While I don't agree with some of the language here, particularly the use of the word "homo," I can see his point and if anything one can glean that perhaps while they seem to be more black and white on certain issues, the basic point is there that they're not completely savages. The impression that I always had before reading this encyclopedia is perhaps more ignorant than the ideas of some of the more extreme members. Before I read it, I had always pictured a bunch of mopey goth kids with very little to no personality, but turns out, a lot of them were just regular kids trying to be a little more extreme than the rest of us.

Another interesting quote that grabs my eye is from Manheim:

"I think people have a tendency to think that if you are into metal that's all that you are into," Manheim adds. "But that's a fan thing, if you talk to musicians, they have all kinds of influences behind them..."

The quote before this even cited Kraftwerk as an interest.

A quote from Mortiis:

"They were black metal parties, you know," recalls Mortiis. "The mood was okay, some people would be ass-drunk, others would sort of sulk in corners, everyone wanted to live up to something I suppose. I remember I drove a map needle into my arm until the bone stopped it and I heard Euro once drove a spike into his forehead. I also remember that I broke a beer bottle over my own head during one of those parties. A guy once came in waving a gun--he might have been a member of Abhorrent/Thyabhorrent--all kinds of shit could happen."
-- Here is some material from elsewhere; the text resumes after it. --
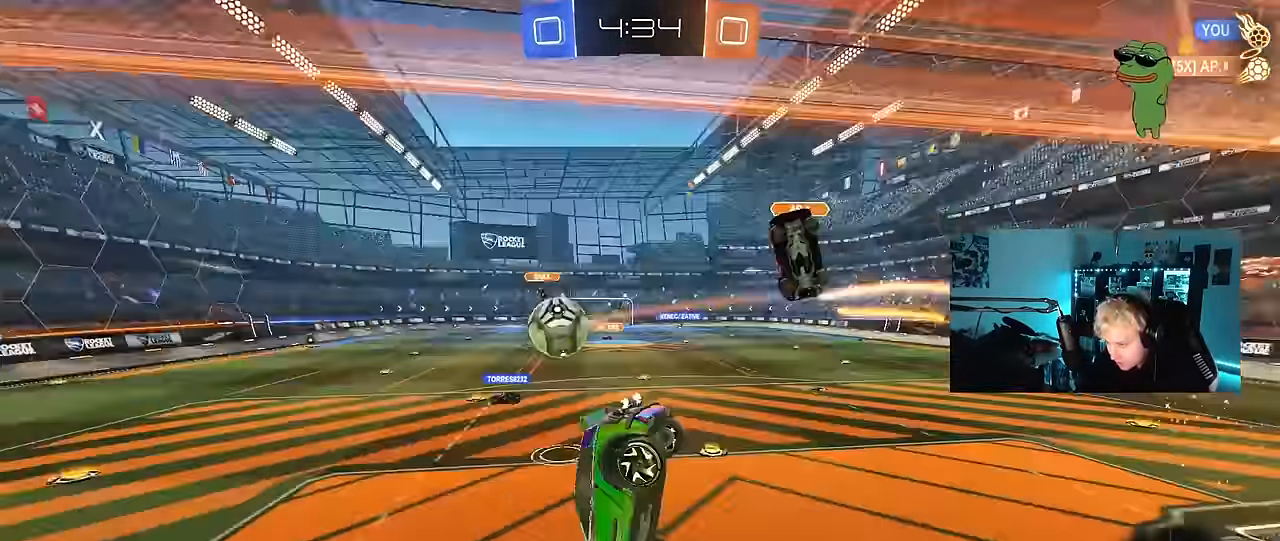
{"keys": ["d", "w"], "mouse": [], "events": [[33, "shift", "up"], [167, "d", "up"], [217, "w", "down"], [267, "d", "down"]]}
This next one is from Grutle of Enslaved:

"Obviously we have had some crazy ideas about this and that... some stupid or weird ideas about humanity," says Enslaved's Grutle Kjellson. "But generally we had beers and we laughed... we didn't sit there like this," he frowns and crosses his arms, "all the time."

The last few paragraphs were typed directly from the book. Had to go find it real quick, but if we're talking about the general scene, I think that some ideas could be gleaned from those paragraphs.


----------



## Demiurge (Jan 31, 2019)

Of all of the possible impressions of that trailer, this stuck out for me: who is this movie for? Fans of the music probably aren't going to like it, and the public probably doesn't need another thing out there suggesting that metalheads are violent, evil, or- worse- ridiculous. While the book of the same name was brimming with sensationalism, it was kind of able to soften some of matter with context and I really doubt that's going to happen here.


----------



## wankerness (Jan 31, 2019)

Demiurge said:


> Of all of the possible impressions of that trailer, this stuck out for me: who is this movie for? Fans of the music probably aren't going to like it, and *the public probably doesn't need another thing out there suggesting that metalheads are violent, evil, or- worse- ridiculous. * While the book of the same name was brimming with sensationalism, it was kind of able to soften some of matter with context and I really doubt that's going to happen here.



Don't worry, no one other than metalheads is going to go see it.


----------



## KnightBrolaire (Jan 31, 2019)

wankerness said:


> Don't worry, no one other than metalheads is going to go see it.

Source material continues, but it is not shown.